Photo: John Garghan / Flickr

WMG helps West Midlands Police convict killer

Warwick Manufacturing Group (WMG) has collaborated with the West Midlands Police force to convict a killer using three-dimensional scanning techniques.

The WMG Research Centre has already worked on cases with the West Midlands Police on three previous cases, two of which were murder trials.

However, last month cutting-edge 3D technology developed by the Centre was used as evidence in the prosecution of Lorenzo Simon.

Simon was sentenced to life in prison for murdering his housemate, Michael Spalding. He had disposed of the victim’s body by dissecting it and stuffing it into suitcases, which he deposited in the Birmingham canal with the help of his girlfriend, Michelle Bird.

The suitcase was found by a Canal Trust contractor on May 12 2014, after it floated to the surface due to decomposition gases. The rest of the evidence had been burned in an oil drum located in the couple’s garden.

The scanning technique provides an image resolution 43,000 times more detailed than a CT scan. It found that a humerus discovered in the oil drum fit with body parts found in the disposed suitcase down to one 17,000th of a millimetre.

Nine pieces of bone were scanned repeatedly and displayed in 3D videos, allowing detectives, forensic experts and prosecutors to examine them in detail.

The same technique was also used to match lacerations on other bones with a saw found at the bottom of the same canal.

Professor Mark Williams, head of product evaluation technologies at WMG, said: “this combination of micro computerised tomography scanning, 3D printing and 3D virtual reality truly makes the process a UK first.”

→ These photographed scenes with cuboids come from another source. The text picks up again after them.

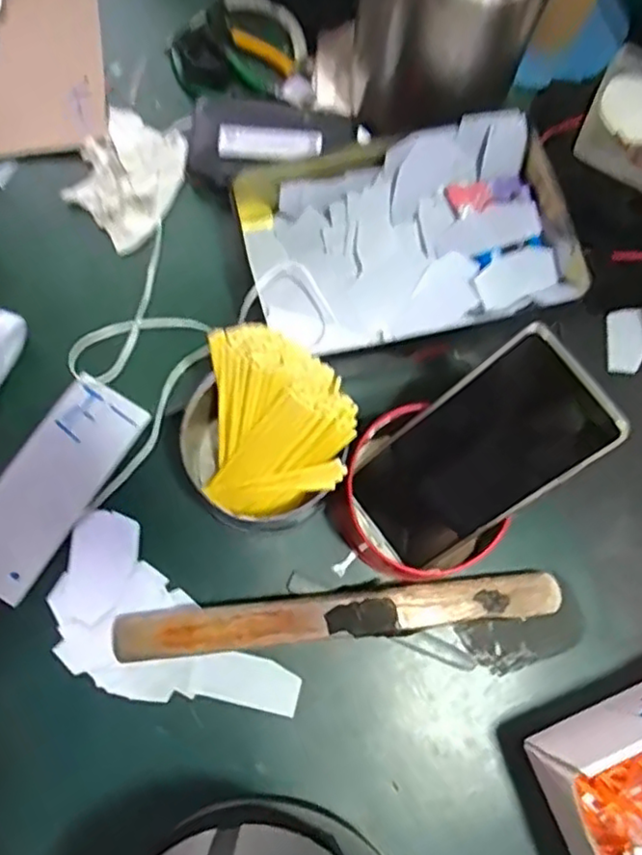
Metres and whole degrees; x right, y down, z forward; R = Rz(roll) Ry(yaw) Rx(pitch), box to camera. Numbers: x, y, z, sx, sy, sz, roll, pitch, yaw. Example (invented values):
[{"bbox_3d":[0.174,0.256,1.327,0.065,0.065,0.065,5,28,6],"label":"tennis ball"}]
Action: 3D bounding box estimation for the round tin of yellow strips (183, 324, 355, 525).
[{"bbox_3d":[-0.037,0.005,0.405,0.109,0.086,0.098,35,78,8],"label":"round tin of yellow strips"}]

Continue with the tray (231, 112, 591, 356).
[{"bbox_3d":[0.062,-0.128,0.453,0.225,0.047,0.141,-12,76,-3],"label":"tray"}]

The multi-million pound software and scanning technique is too expensive for police forces, but the collaboration has given the West Midlands Police force the opportunity to access both the technology and leading experts in digital forensics.

The force funds a three-year Forensic PHD placement at WMG with hopes to develop the technology further and increase its capabilities.

Discussing the work WMG has helped produce, West Midlands Police Detective Superintendent Mark Payne, who is leading the collaboration, said: “It’s a fantastic development in the field of forensics and, as we have proved in the few cases to date, can be crucial in helping us uncover the truth behind some of our most serious crimes”.